** Opening DATA FOR THE TASK block **

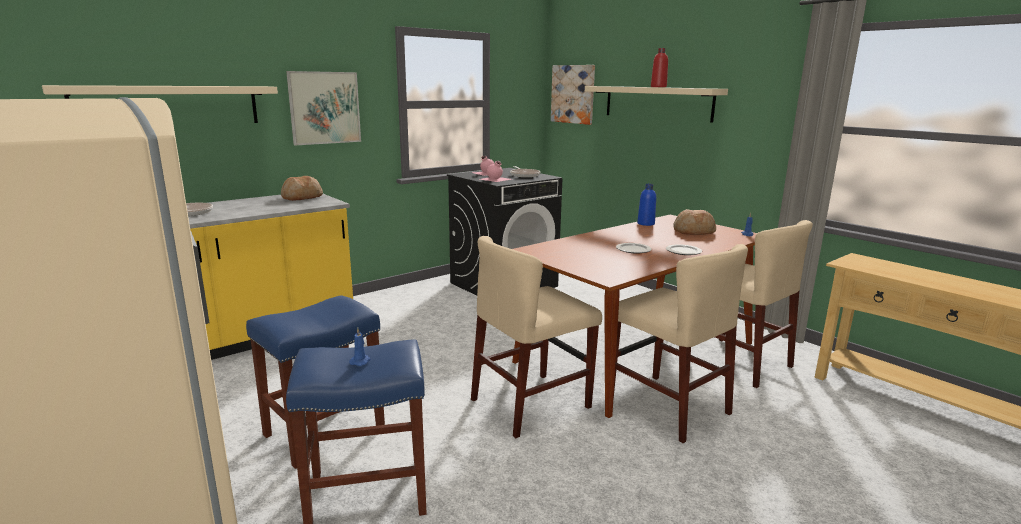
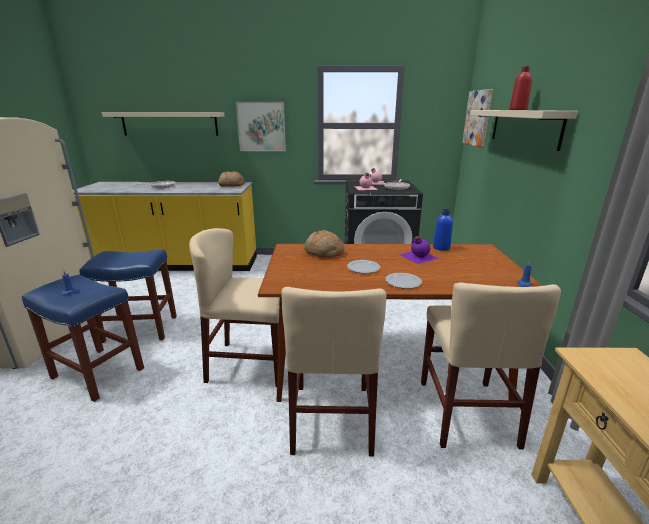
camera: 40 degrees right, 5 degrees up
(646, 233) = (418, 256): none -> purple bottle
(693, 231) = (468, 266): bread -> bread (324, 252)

** Closing DATA FOR THE TASK block **
** Opening DATA FOR THE TASK block **

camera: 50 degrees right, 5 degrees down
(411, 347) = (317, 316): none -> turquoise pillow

** Closing DATA FOR THE TASK block **
** Opening DATA FOR THE TASK block **

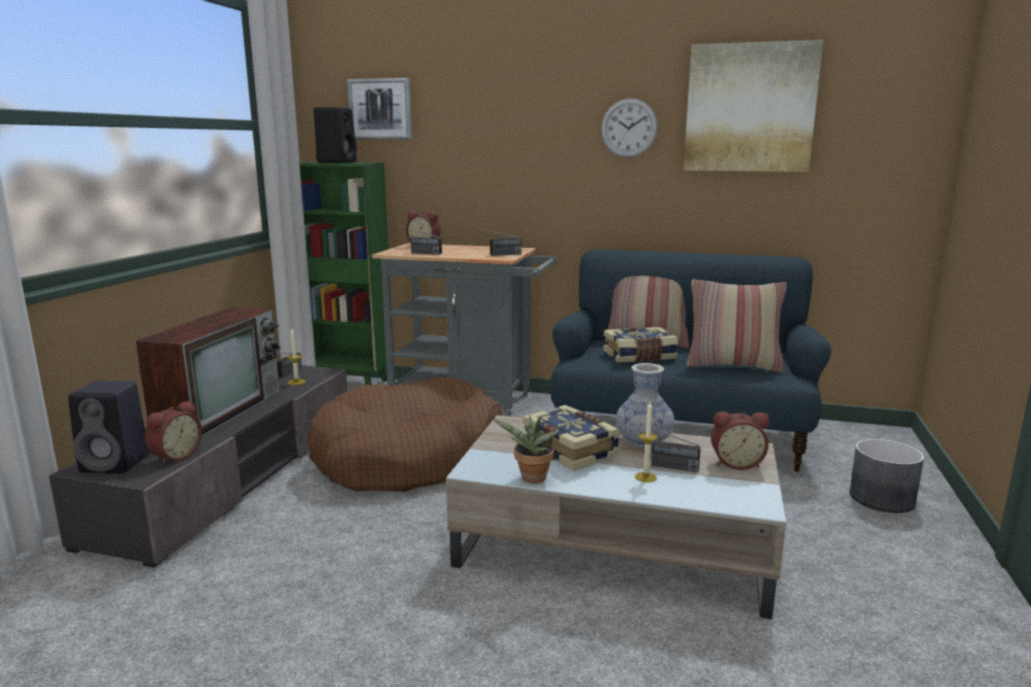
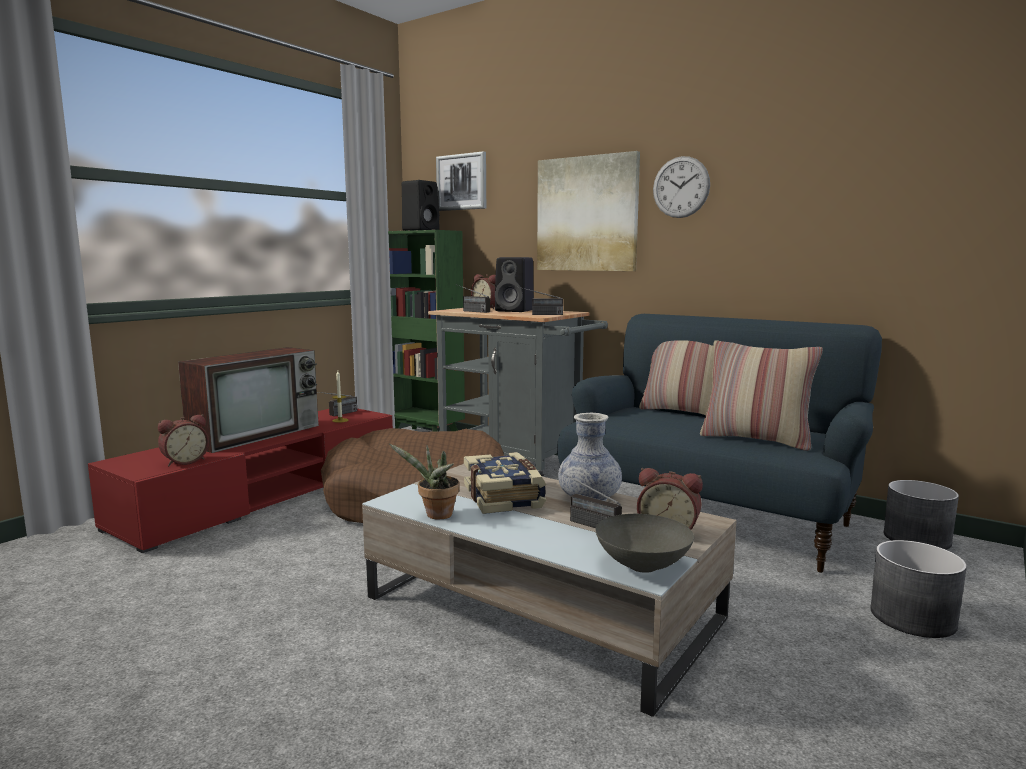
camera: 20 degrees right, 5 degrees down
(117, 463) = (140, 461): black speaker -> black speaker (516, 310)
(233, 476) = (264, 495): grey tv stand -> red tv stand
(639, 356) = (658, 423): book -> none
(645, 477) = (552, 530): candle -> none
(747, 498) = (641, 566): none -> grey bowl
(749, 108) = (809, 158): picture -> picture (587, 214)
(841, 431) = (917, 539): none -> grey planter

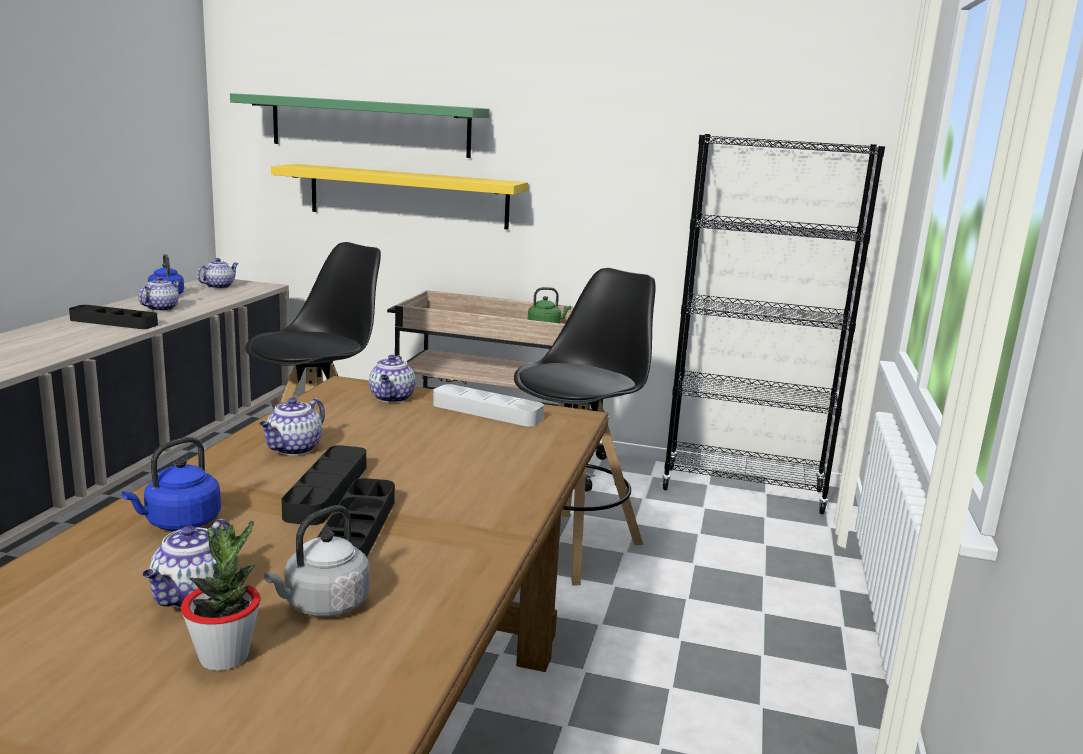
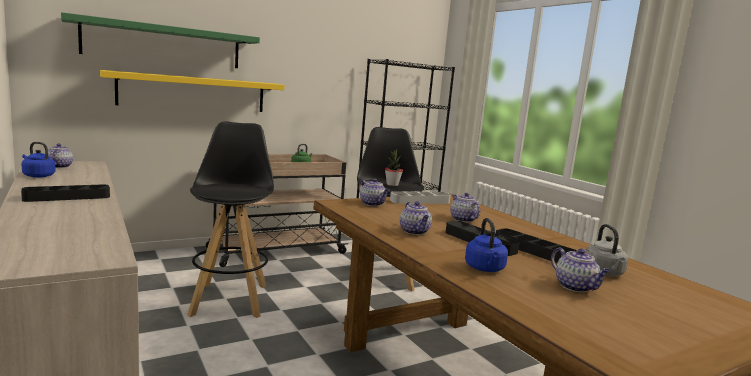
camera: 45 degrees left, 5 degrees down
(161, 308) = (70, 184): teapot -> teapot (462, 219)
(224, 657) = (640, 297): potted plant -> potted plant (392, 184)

** Closing DATA FOR THE TASK block **

• _WORK REQUIRED_
In the data above, start at the line holding "(645, 477) = (552, 530): candle -> none" and stop after the line holding "(161, 308) = (70, 184): teapot"; write out those lines exactly, without pictures.

• _ANSWER SPACE_
(645, 477) = (552, 530): candle -> none
(747, 498) = (641, 566): none -> grey bowl
(749, 108) = (809, 158): picture -> picture (587, 214)
(841, 431) = (917, 539): none -> grey planter

camera: 45 degrees left, 5 degrees down
(161, 308) = (70, 184): teapot -> teapot (462, 219)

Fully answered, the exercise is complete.